Where the records below show a line containing "Arbeitsablauf ermitteln und", start copying; end with the line containing "englischer Sprache erstellen", and copy it too.

Data excerpts:
━━━

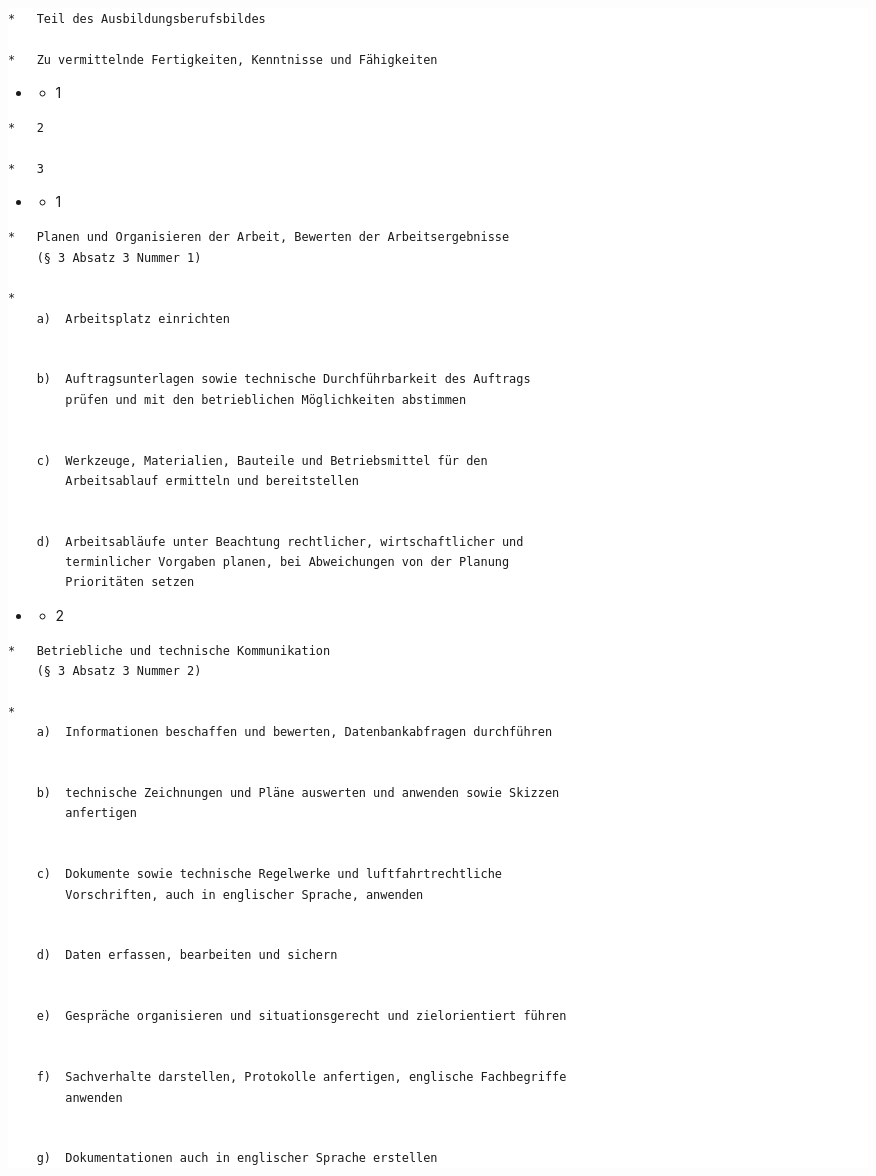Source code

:     *   Teil des Ausbildungsberufsbildes

    *   Zu vermittelnde Fertigkeiten, Kenntnisse und Fähigkeiten


*    *   1

    *   2

    *   3


*    *   1

    *   Planen und Organisieren der Arbeit, Bewerten der Arbeitsergebnisse
        (§ 3 Absatz 3 Nummer 1)

    *
        a)  Arbeitsplatz einrichten


        b)  Auftragsunterlagen sowie technische Durchführbarkeit des Auftrags
            prüfen und mit den betrieblichen Möglichkeiten abstimmen


        c)  Werkzeuge, Materialien, Bauteile und Betriebsmittel für den
            Arbeitsablauf ermitteln und bereitstellen


        d)  Arbeitsabläufe unter Beachtung rechtlicher, wirtschaftlicher und
            terminlicher Vorgaben planen, bei Abweichungen von der Planung
            Prioritäten setzen





*    *   2

    *   Betriebliche und technische Kommunikation
        (§ 3 Absatz 3 Nummer 2)

    *
        a)  Informationen beschaffen und bewerten, Datenbankabfragen durchführen


        b)  technische Zeichnungen und Pläne auswerten und anwenden sowie Skizzen
            anfertigen


        c)  Dokumente sowie technische Regelwerke und luftfahrtrechtliche
            Vorschriften, auch in englischer Sprache, anwenden


        d)  Daten erfassen, bearbeiten und sichern


        e)  Gespräche organisieren und situationsgerecht und zielorientiert führen


        f)  Sachverhalte darstellen, Protokolle anfertigen, englische Fachbegriffe
            anwenden


        g)  Dokumentationen auch in englischer Sprache erstellen

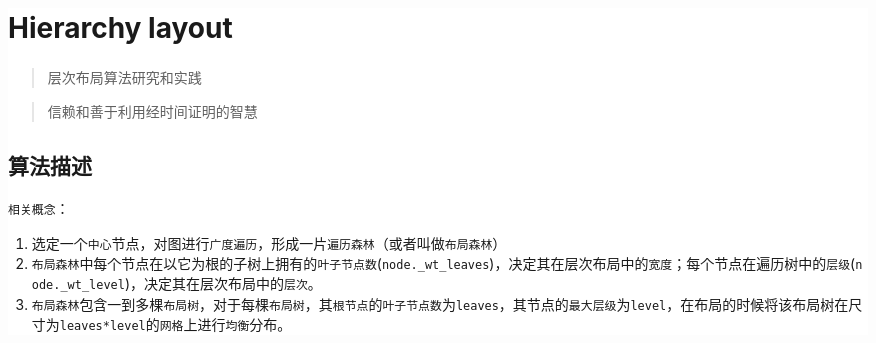 # Hierarchy layout

> 层次布局算法研究和实践

> 信赖和善于利用经时间证明的智慧


<script src="http://258i.com/static/build/sigma/sigma.min.js"></script>
<script src="http://258i.com/static/build/sigma/plugins/sigma.plugins.animate.min.js"></script>
<script src="http://258i.com/static/build/sigma/plugins/sigma.layout.noverlap.min.js"></script>
<script src="http://258i.com/static/build/sigma/plugins/sigma.layout.forceAtlas2.min.js"></script>
<script src="http://258i.com/static/bower_components/vivagraphjs/dist/vivagraph.min.js"></script>
<script src="http://258i.com/static/bower_components/lodash/dist/lodash.min.js"></script>

<script src="./js/graph-layout/utils.js"></script>
<script src="./js/graph-layout/sigma-utils.js"></script>
<script src="./js/graph-layout/sigma-graph.js"></script>
<script src="./js/graph-layout/sigma-prototype.js"></script>
<script src="./js/graph-layout/Grid/grid.js"></script>
<script src="./js/sigma-extend/enable-drag.js"></script>

<script src="./js/graph-data/all.js"></script>

<script src="http://258i.com/static/bower_components/snippets/js/mp/fly.js"></script>
<style type="text/css">
@import "http://258i.com/static/bower_components/snippets/css/mp/style.css";
.test-graph {
    height: 400px;
}
.test-graph svg {
    width: 100%;
    height: 100%;
}
.test-graph div {
    float: left;
    height: 100%;
    width: 50%;
    border: 1px dotted #666;
}
.test-graph div.test-graph-left-top,
.test-graph div.test-graph-right-top,
.test-graph div.test-graph-left-bottom,
.test-graph div.test-graph-right-bottom {
    height: 50%;
}
</style>



## 算法描述

`相关概念`：

1. 选定一个`中心`节点，对图进行`广度遍历`，形成一片`遍历森林`（或者叫做`布局森林`）
2. `布局森林`中每个节点在以它为根的子树上拥有的`叶子节点数`(`node._wt_leaves`)，决定其在层次布局中的`宽度`；每个节点在遍历树中的`层级`(`node._wt_level`)，决定其在层次布局中的`层次`。
3. `布局森林`包含一到多棵`布局树`，对于每棵`布局树`，其`根节点`的`叶子节点数`为`leaves`，其节点的`最大层级`为`level`，在布局的时候将该布局树在尺寸为`leaves*level`的`网格`上进行`均衡`分布。 
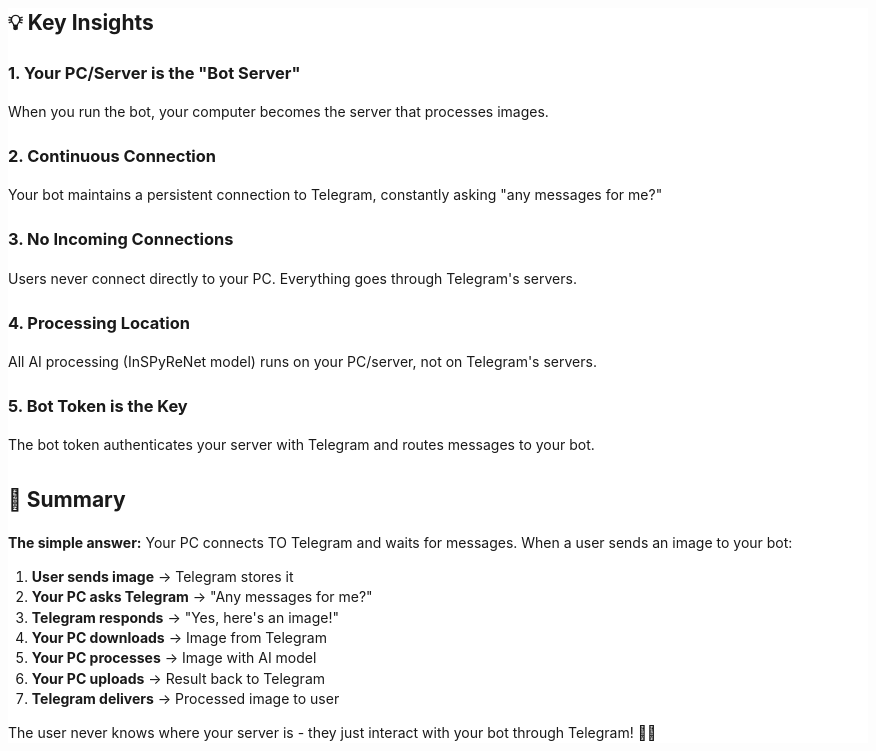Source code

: ## 💡 Key Insights

### 1. Your PC/Server is the "Bot Server"
When you run the bot, your computer becomes the server that processes images.

### 2. Continuous Connection
Your bot maintains a persistent connection to Telegram, constantly asking "any messages for me?"

### 3. No Incoming Connections
Users never connect directly to your PC. Everything goes through Telegram's servers.

### 4. Processing Location
All AI processing (InSPyReNet model) runs on your PC/server, not on Telegram's servers.

### 5. Bot Token is the Key
The bot token authenticates your server with Telegram and routes messages to your bot.

## 🎯 Summary

**The simple answer:** Your PC connects TO Telegram and waits for messages. When a user sends an image to your bot:

1. **User sends image** → Telegram stores it
2. **Your PC asks Telegram** → "Any messages for me?"
3. **Telegram responds** → "Yes, here's an image!"
4. **Your PC downloads** → Image from Telegram
5. **Your PC processes** → Image with AI model
6. **Your PC uploads** → Result back to Telegram
7. **Telegram delivers** → Processed image to user

The user never knows where your server is - they just interact with your bot through Telegram! 🤖✨
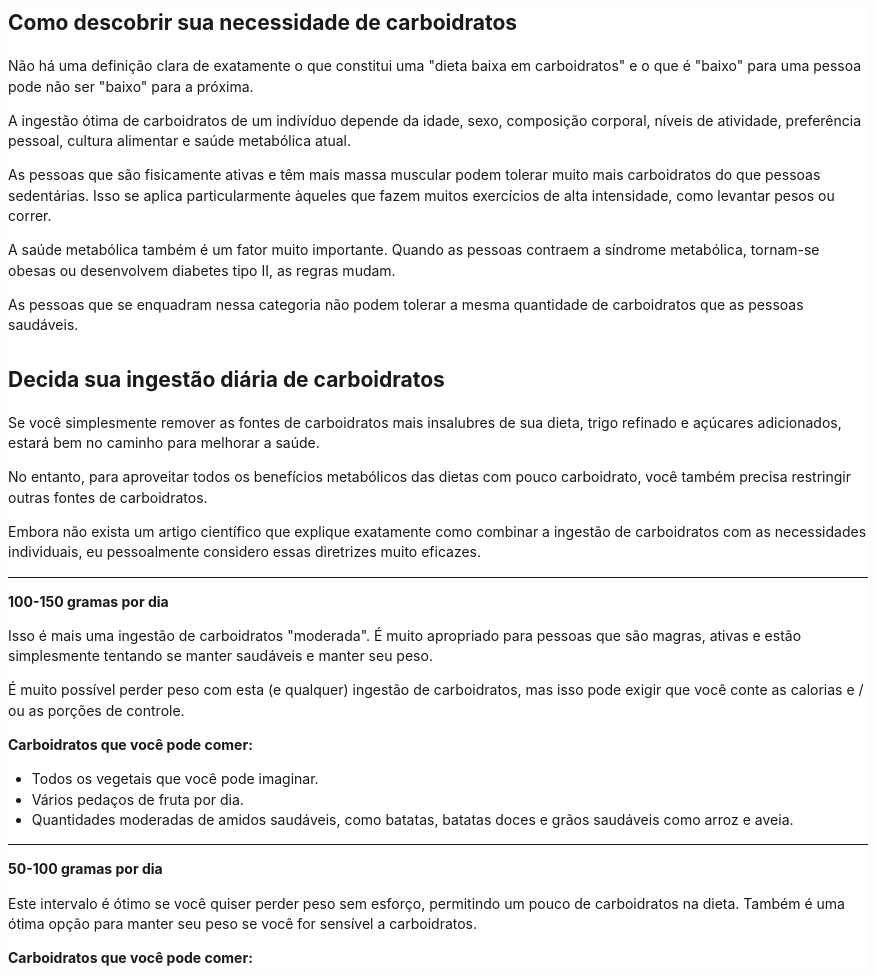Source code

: 

## Como descobrir sua necessidade de carboidratos

Não há uma definição clara de exatamente o que constitui uma "dieta baixa em carboidratos" e o que é "baixo" para uma pessoa pode não ser "baixo" para a próxima.

A ingestão ótima de carboidratos de um indivíduo depende da idade, sexo, composição corporal, níveis de atividade, preferência pessoal, cultura alimentar e saúde metabólica atual.

As pessoas que são fisicamente ativas e têm mais massa muscular podem tolerar muito mais carboidratos do que pessoas sedentárias. Isso se aplica particularmente àqueles que fazem muitos exercícios de alta intensidade, como levantar pesos ou correr.

A saúde metabólica também é um fator muito importante. Quando as pessoas contraem a síndrome metabólica, tornam-se obesas ou desenvolvem diabetes tipo II, as regras mudam.

As pessoas que se enquadram nessa categoria não podem tolerar a mesma quantidade de carboidratos que as pessoas saudáveis.



## Decida sua ingestão diária de carboidratos

Se você simplesmente remover as fontes de carboidratos mais insalubres de sua dieta, trigo refinado e açúcares adicionados, estará bem no caminho para melhorar a saúde.

No entanto, para aproveitar todos os benefícios metabólicos das dietas com pouco carboidrato, você também precisa restringir outras fontes de carboidratos.

Embora não exista um artigo científico que explique exatamente como combinar a ingestão de carboidratos com as necessidades individuais, eu pessoalmente considero essas diretrizes muito eficazes.

****

**100-150 gramas por dia**

Isso é mais uma ingestão de carboidratos "moderada". É muito apropriado para pessoas que são magras, ativas e estão simplesmente tentando se manter saudáveis ​​e manter seu peso.

É muito possível perder peso com esta (e qualquer) ingestão de carboidratos, mas isso pode exigir que você conte as calorias e / ou as porções de controle.

**Carboidratos que você pode comer:**

* Todos os vegetais que você pode imaginar.
* Vários pedaços de fruta por dia.
* Quantidades moderadas de amidos saudáveis, como batatas, batatas doces e grãos saudáveis ​​como arroz e aveia.

****

**50-100 gramas por dia**

Este intervalo é ótimo se você quiser perder peso sem esforço, permitindo um pouco de carboidratos na dieta. Também é uma ótima opção para manter seu peso se você for sensível a carboidratos.

**Carboidratos que você pode comer:**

━━━

YOUR RESPONSE ▸
            Arbeitsablauf ermitteln und bereitstellen


        d)  Arbeitsabläufe unter Beachtung rechtlicher, wirtschaftlicher und
            terminlicher Vorgaben planen, bei Abweichungen von der Planung
            Prioritäten setzen





*    *   2

    *   Betriebliche und technische Kommunikation
        (§ 3 Absatz 3 Nummer 2)

    *
        a)  Informationen beschaffen und bewerten, Datenbankabfragen durchführen


        b)  technische Zeichnungen und Pläne auswerten und anwenden sowie Skizzen
            anfertigen


        c)  Dokumente sowie technische Regelwerke und luftfahrtrechtliche
            Vorschriften, auch in englischer Sprache, anwenden


        d)  Daten erfassen, bearbeiten und sichern


        e)  Gespräche organisieren und situationsgerecht und zielorientiert führen


        f)  Sachverhalte darstellen, Protokolle anfertigen, englische Fachbegriffe
            anwenden


        g)  Dokumentationen auch in englischer Sprache erstellen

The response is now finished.